|March 2, 2005
SADC forum outraged at exclusion from poll
Confrontation is looming between Zimbabwe and the Southern African Development Community (SADC) Parliamentary Forum over Zimbabwe's general. The forum, which includes permanent representatives from most countries in the region, wrote to Zimbabwean President Robert Mugabe expressing outrage at its omission from the list of invited observers. Secretary-general Kasuka Mutukwa reportedly asked why his group had been excluded when it had always monitored elections in SADC countries. The SADC forum declared Zimbabwe's hotly disputed 2002 presidential election not free and fair. It was widely attacked by Mugabe's government for its decision - which was similar to that of other observers such as Commonwealth, invited European Union countries, Japan and some African countries including Ghana and Senegal. South Africa and other SADC countries, China as well as Russia gave the election a clean bill of health. It is understood Mugabe has not yet replied to the letter.

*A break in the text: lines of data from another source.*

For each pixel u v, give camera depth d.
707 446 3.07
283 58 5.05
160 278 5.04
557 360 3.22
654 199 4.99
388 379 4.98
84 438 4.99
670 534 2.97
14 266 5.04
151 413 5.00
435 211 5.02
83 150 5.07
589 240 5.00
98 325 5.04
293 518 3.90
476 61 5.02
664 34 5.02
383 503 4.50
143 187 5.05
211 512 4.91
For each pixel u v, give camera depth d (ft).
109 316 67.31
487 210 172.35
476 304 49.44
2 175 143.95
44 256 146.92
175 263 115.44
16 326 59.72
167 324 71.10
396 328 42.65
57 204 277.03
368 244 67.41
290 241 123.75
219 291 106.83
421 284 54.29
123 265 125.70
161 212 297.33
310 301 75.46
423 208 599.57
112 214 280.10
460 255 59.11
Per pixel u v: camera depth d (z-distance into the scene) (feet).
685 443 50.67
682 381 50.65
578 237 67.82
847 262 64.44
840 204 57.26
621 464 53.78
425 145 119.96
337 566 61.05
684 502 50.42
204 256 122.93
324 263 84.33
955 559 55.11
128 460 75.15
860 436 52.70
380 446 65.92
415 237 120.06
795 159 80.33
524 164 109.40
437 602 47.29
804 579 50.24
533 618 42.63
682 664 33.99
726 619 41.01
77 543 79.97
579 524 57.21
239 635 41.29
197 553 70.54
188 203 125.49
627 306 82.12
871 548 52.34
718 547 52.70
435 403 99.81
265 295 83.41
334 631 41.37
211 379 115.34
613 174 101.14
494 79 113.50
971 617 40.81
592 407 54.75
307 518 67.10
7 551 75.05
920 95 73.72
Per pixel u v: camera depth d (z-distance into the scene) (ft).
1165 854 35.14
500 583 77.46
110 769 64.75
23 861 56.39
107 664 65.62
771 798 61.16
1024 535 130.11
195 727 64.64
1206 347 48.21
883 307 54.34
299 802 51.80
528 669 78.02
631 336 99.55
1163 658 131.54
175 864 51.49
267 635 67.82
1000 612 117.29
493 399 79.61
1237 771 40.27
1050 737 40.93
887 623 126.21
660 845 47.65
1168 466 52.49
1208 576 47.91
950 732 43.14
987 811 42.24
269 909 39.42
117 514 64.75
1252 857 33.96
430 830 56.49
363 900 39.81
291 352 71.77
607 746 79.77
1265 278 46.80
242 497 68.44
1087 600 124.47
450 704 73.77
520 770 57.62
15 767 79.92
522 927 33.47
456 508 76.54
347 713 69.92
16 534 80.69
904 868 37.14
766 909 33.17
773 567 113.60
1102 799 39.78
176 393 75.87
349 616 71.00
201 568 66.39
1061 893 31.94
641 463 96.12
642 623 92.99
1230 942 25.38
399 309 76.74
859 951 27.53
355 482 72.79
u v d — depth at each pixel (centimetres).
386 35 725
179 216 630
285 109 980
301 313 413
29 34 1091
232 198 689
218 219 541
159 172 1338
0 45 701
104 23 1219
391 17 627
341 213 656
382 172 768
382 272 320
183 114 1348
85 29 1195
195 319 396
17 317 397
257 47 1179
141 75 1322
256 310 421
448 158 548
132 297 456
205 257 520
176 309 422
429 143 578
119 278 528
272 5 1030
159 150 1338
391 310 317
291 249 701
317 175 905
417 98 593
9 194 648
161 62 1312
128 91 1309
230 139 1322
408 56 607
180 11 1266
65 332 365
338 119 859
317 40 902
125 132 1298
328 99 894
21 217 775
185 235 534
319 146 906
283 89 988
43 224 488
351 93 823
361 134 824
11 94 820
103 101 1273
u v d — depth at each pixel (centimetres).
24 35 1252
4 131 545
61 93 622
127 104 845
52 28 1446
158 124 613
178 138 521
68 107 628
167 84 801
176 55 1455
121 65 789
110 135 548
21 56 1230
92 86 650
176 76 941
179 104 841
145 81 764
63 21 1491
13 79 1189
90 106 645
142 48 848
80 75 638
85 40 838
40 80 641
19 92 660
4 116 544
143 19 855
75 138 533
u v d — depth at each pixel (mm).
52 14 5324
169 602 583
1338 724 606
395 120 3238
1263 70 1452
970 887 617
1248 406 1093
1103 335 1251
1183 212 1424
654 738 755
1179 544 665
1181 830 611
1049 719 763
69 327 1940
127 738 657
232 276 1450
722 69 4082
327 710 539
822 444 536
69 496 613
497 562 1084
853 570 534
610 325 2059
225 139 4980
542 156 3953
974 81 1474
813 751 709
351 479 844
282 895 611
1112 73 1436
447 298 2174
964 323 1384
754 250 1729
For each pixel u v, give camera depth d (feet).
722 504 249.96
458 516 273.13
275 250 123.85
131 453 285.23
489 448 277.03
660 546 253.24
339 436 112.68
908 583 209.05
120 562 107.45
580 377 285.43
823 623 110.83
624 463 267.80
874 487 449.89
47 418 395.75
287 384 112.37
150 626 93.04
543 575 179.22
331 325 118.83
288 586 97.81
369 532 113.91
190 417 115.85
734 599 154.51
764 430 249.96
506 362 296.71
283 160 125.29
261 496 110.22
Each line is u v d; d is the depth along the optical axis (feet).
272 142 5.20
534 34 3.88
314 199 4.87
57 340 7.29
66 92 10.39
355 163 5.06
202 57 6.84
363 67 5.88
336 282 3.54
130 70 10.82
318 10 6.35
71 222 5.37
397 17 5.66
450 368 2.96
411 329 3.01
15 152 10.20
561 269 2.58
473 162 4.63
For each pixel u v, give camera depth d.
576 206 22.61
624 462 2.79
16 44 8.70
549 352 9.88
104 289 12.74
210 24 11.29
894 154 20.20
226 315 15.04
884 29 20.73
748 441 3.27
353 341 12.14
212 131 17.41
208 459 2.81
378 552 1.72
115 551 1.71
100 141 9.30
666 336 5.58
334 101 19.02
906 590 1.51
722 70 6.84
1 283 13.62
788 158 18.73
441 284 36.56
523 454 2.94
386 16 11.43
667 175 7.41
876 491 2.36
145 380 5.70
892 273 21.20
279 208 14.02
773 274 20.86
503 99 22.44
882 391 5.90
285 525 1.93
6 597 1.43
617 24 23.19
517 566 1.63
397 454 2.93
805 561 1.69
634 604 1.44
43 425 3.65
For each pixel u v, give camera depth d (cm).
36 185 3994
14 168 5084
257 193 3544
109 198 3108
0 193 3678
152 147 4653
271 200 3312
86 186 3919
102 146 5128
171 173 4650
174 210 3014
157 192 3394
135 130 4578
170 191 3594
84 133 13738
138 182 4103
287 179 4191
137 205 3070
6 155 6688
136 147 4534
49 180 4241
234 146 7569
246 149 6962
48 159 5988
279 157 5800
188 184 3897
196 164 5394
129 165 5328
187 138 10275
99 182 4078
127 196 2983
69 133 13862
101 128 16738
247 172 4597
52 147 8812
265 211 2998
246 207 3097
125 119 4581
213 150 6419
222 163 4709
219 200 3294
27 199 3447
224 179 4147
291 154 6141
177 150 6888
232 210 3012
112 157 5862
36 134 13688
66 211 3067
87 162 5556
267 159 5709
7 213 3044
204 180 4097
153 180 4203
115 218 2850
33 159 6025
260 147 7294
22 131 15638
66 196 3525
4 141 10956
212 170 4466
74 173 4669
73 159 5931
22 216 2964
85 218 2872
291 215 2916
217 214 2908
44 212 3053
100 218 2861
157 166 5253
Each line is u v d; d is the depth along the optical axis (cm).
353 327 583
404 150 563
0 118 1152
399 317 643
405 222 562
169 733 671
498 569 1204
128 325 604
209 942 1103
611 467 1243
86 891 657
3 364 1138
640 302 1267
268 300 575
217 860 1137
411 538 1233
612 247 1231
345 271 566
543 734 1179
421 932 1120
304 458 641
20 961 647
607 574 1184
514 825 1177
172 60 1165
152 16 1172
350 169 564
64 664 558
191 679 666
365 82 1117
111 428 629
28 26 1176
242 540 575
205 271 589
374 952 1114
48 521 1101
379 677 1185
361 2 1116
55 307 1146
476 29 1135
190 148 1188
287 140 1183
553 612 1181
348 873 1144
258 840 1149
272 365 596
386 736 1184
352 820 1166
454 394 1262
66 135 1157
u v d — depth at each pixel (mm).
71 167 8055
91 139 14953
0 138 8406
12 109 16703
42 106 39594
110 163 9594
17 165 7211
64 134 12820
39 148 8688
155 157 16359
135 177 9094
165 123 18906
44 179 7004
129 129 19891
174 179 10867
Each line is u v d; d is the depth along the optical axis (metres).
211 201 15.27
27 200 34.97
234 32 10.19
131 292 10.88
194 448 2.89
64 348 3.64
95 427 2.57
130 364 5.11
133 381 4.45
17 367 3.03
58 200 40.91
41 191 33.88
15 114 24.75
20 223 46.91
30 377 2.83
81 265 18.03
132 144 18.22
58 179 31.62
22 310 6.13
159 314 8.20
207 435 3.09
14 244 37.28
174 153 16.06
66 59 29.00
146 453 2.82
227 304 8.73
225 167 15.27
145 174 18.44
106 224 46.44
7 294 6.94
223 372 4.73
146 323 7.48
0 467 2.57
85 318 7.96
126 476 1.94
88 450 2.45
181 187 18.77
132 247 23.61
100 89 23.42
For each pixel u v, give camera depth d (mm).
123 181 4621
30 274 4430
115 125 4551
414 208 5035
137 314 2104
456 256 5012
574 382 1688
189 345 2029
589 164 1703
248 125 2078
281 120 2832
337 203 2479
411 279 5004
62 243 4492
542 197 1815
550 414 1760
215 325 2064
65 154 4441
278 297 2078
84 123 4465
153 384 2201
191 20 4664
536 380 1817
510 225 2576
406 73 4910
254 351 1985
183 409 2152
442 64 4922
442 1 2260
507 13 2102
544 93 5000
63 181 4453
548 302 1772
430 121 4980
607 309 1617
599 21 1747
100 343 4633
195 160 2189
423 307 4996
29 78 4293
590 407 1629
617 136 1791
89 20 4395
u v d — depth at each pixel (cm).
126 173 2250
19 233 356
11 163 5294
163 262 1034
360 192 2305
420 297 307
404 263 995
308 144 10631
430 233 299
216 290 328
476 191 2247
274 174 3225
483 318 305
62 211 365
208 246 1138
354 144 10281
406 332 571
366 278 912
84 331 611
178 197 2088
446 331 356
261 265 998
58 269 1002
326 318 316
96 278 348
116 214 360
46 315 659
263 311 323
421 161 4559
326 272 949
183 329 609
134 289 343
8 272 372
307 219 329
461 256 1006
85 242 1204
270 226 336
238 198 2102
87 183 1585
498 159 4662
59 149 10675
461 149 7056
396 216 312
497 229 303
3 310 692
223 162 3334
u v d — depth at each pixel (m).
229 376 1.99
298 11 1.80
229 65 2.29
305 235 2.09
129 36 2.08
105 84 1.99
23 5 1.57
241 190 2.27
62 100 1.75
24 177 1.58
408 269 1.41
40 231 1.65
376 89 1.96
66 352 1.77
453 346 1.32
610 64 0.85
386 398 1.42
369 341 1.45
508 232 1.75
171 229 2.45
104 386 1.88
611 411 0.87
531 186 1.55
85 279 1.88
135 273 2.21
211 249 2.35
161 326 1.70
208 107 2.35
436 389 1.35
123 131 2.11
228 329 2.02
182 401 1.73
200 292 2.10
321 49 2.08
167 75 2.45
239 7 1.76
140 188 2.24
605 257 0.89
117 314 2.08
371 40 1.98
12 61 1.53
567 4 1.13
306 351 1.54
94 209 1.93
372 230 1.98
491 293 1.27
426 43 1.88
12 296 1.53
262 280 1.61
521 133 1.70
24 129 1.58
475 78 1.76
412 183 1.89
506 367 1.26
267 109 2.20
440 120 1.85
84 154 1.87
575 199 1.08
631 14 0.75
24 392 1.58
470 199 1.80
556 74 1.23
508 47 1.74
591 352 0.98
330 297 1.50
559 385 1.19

The dispute between Mugabe's government and the SADC forum came as Zimbabwe started accrediting local and foreign observers after weeks of uncertainty over the issue. Zimbabwe has invited 23 African countries, five from Asia, three from the Americas and only Russia from Europe to observe its election. President Thabo Mbeki, who chairs the SADC organ on politics, defence and security, is currently trying to form the regional grouping's observer mission. South Africa, trying to help to ensure a free and fair election in Zimbabwe, will also send a parliamentary and a ruling African National Congress team to the country to observe the election. After Zimbabwe's March 2002 election, 17 of 28 observer missions declared that the elections were not free and fair - with the Southern African Development Community parliamentary forum highly vocal in its criticism.